Maradona pernah mengatakan jika Baresi adalah sosok yang sulit ditembus. Baginya, Franco Baresi adalah memori pertahanan terbaik dari lawan yang pernah dihadapi.
Sekali lagi, tak ada yang berani menampik pesona Baresi kala berseragam I Rossoneri. Ia adalah bek yang lengkap dan konsisten. Ia mampu menggabungkan kekuatan dengan keanggunan, dan berbakat dengan atribut fisik serta mental yang luar biasa, seperti kekuatan, keuletan, konsentrasi, dan stamina, yang membuatnya begitu efektif di udara. Meski tak memiliki tinggi yang menonjol sebagai bek tengah, Baresi sangatlah layak ditakuti.
Lebih dari itu, Baresi merupakan pemain yang tak kenal kompromi. Kala pemain lawan mencoba mendekati, ia akan melakukan tackle keras namun tepat sasaran, persis seperti apa yang dikatakan Paolo Maldini.
Dengan segala dedikasinya yang begitu tinggi, semua gelar berhasil ia koleksi. Sukses menjadi pondasi awal dari era kebangkitan Milan, Baresi begitu disegani oleh nama-nama Paolo Maldini, Demetrio Albertini, Roberto Donadoni, Carlo Ancelotti, Daniele Massaro, hingga Dejan Savicevic, dan Zvonimir Boban.
Tak ketinggalan pula trio Belanda yang menjadikan Milan sebagai tim tak terkalahkan.
Di era itu, Milan menjadi klub dengan catatan terbaik setelah mampu meraih tiga trofi Liga Champions, lima trofi Serie A, empat Piala Super Italia, dua piala Super Eropa, dan dua Piala Interkontinental dalam kurun waktu 1988-1994.
Baresi mengaku memang hidupnya adalah untuk Milan. Ia tumbuh sebagai penggemar Milan dan merasa beruntung ketika nasib membawanya menjadi penggawa Milan.
Tak hanya bersama Milan, ia juga layak dianggap legenda bersama timnas Italia. Tercatat, ia pernah merasakan runtutan prestasi bersama timnas Azzuri. Dari mulai medali perunggu, perak, hingga emas berhasil ia sabet bersama negeri spagetti.

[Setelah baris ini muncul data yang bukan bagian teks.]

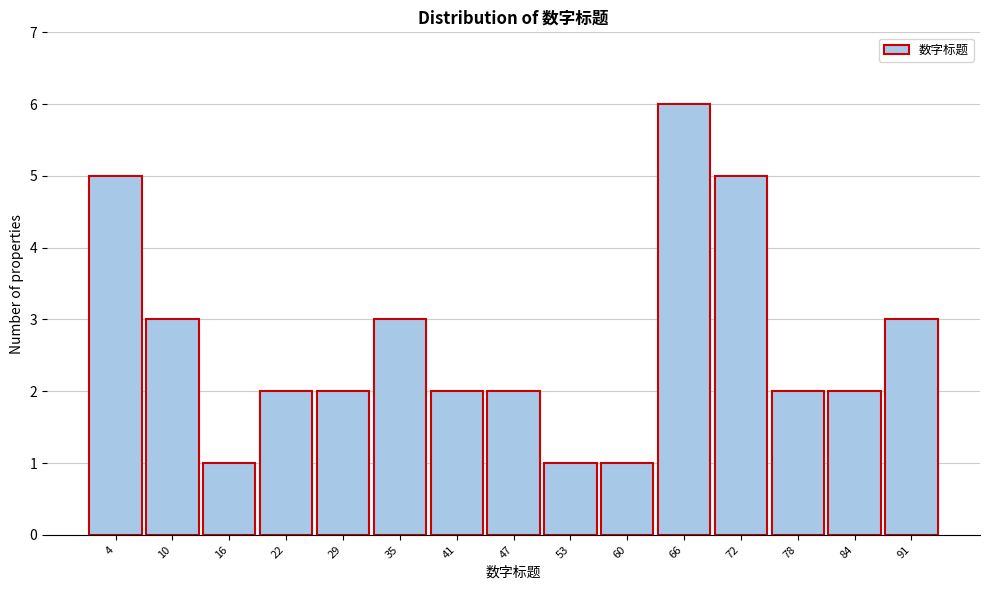

Reading right to left, transcribe all the data shown in this chart.

3	2	2	5	6	1	1	2	2	3	2	2	1	3	5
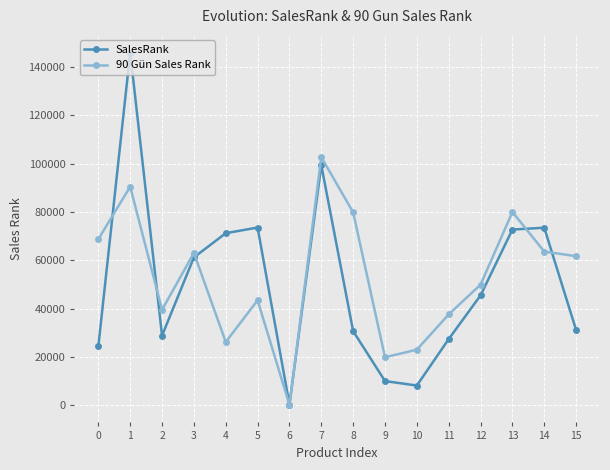

Does the chart display data point markers on the line(s)?

Yes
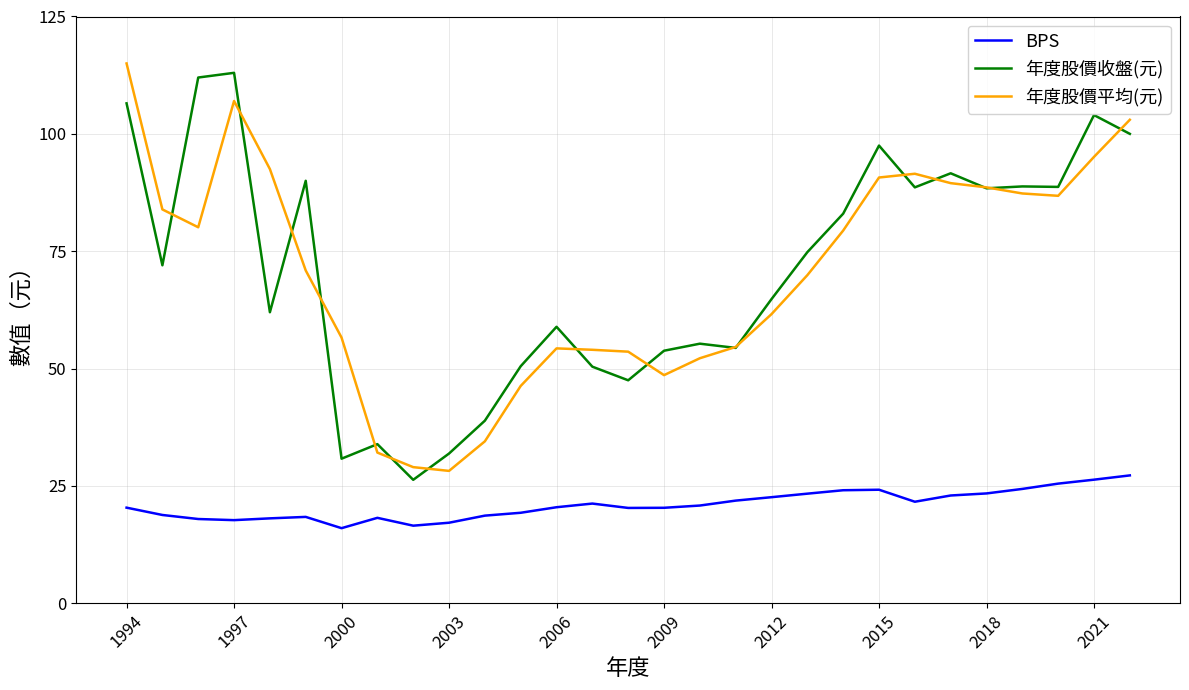

What is the minimum value shown in the chart?

16.0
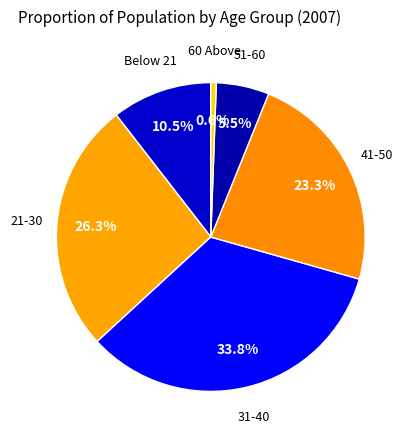

How many slices are in this pie chart?

6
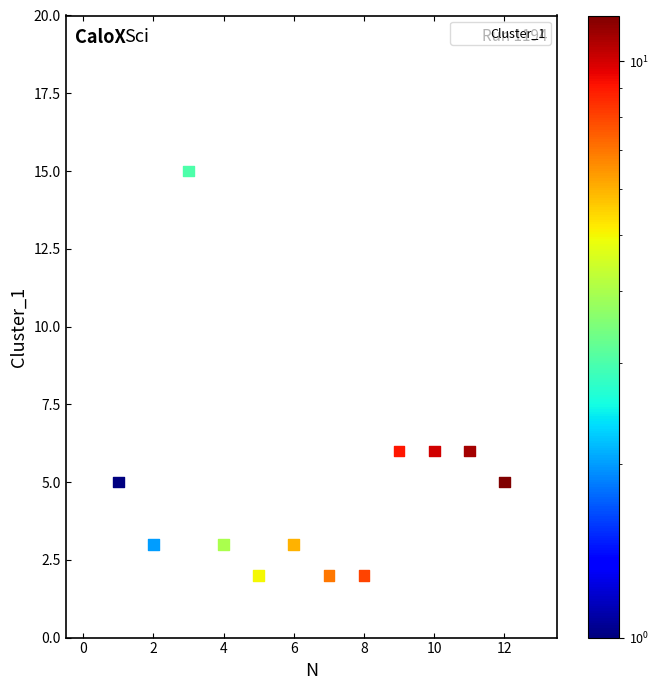

What is the range of Y values (max minus min)?

13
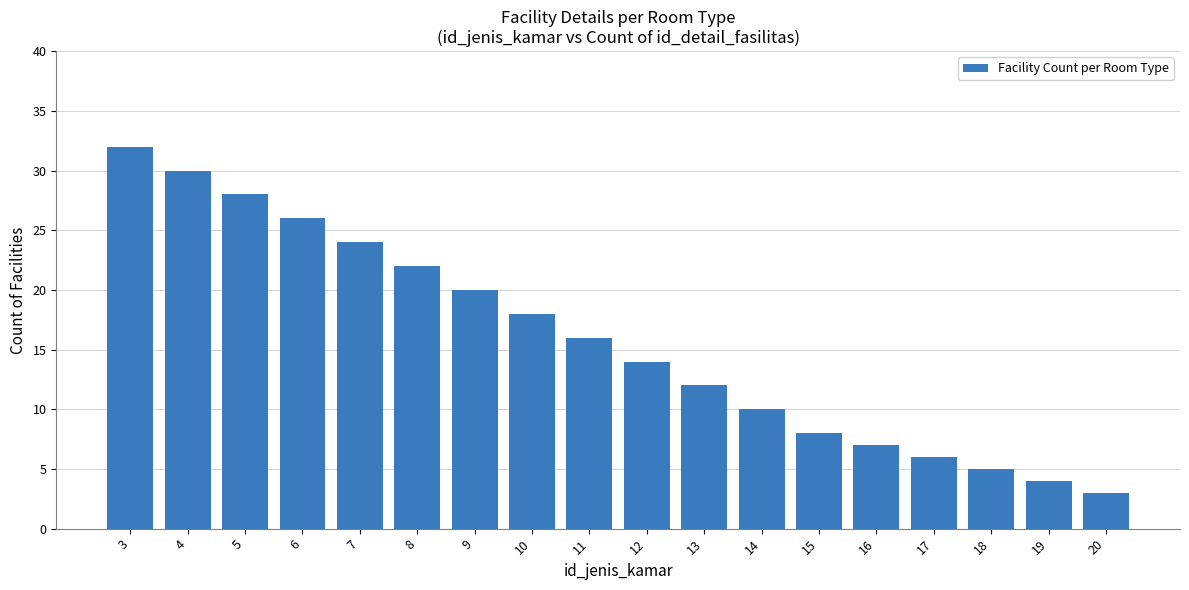

What is the difference between the maximum and minimum values?

29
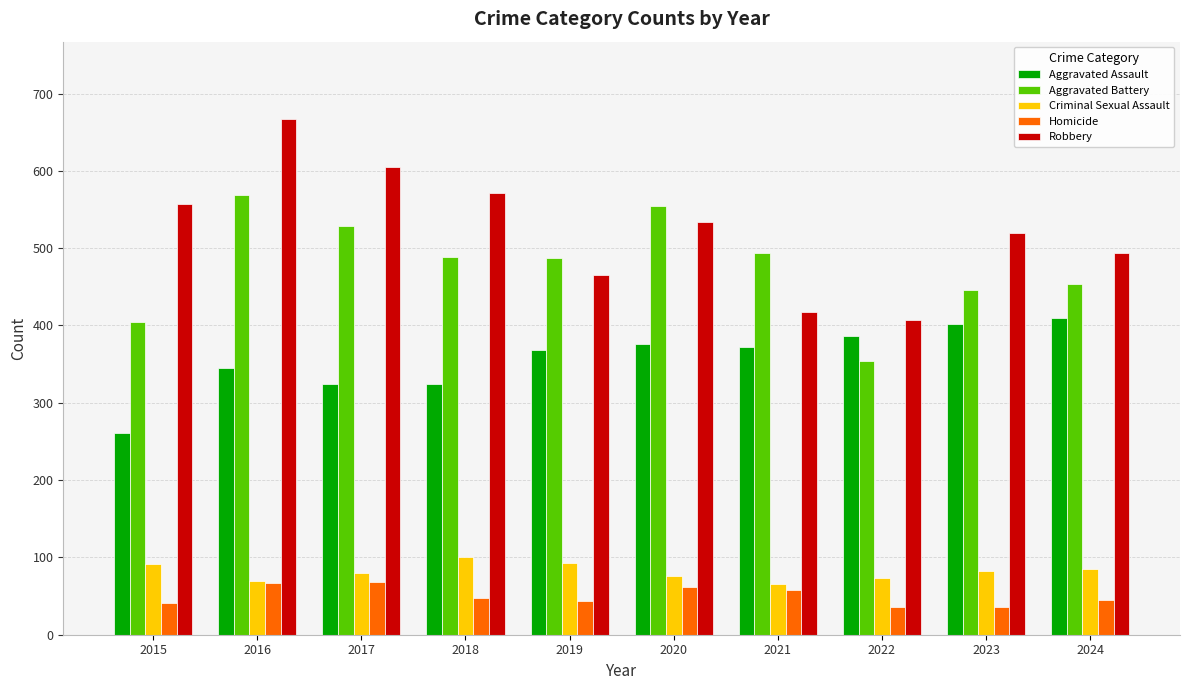

At which category does the chart reach its peak across all series?

2016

Sepanjang karirnya, Franco Baresi telah bermain dalam 719 pertandingan bersama Milan, 81 bersama timnas Italia, dan menyumbangkan sebanyak 34 gol. Kemudian, enam gelar Serie A berhasil disumbangkan, bersama dengan empat gelar Supercoppa Italia.
Tak ketinggalan pula tiga gelar Liga Champions Eropa, dimana pada tahun 1994 ia bersama Milan berhasil menciptakan kemenangan paling bersejarah melawan armada Johan Cruyff dalam diri FC Barcelona.
Sebagai penutup, dua gelar Piala Super Eropa, dua gelar Piala Interkontinental, dan satu trofi Piala Dunia semakin melengkapi lemari Piala salah satu bek terhebat yang pernah ada.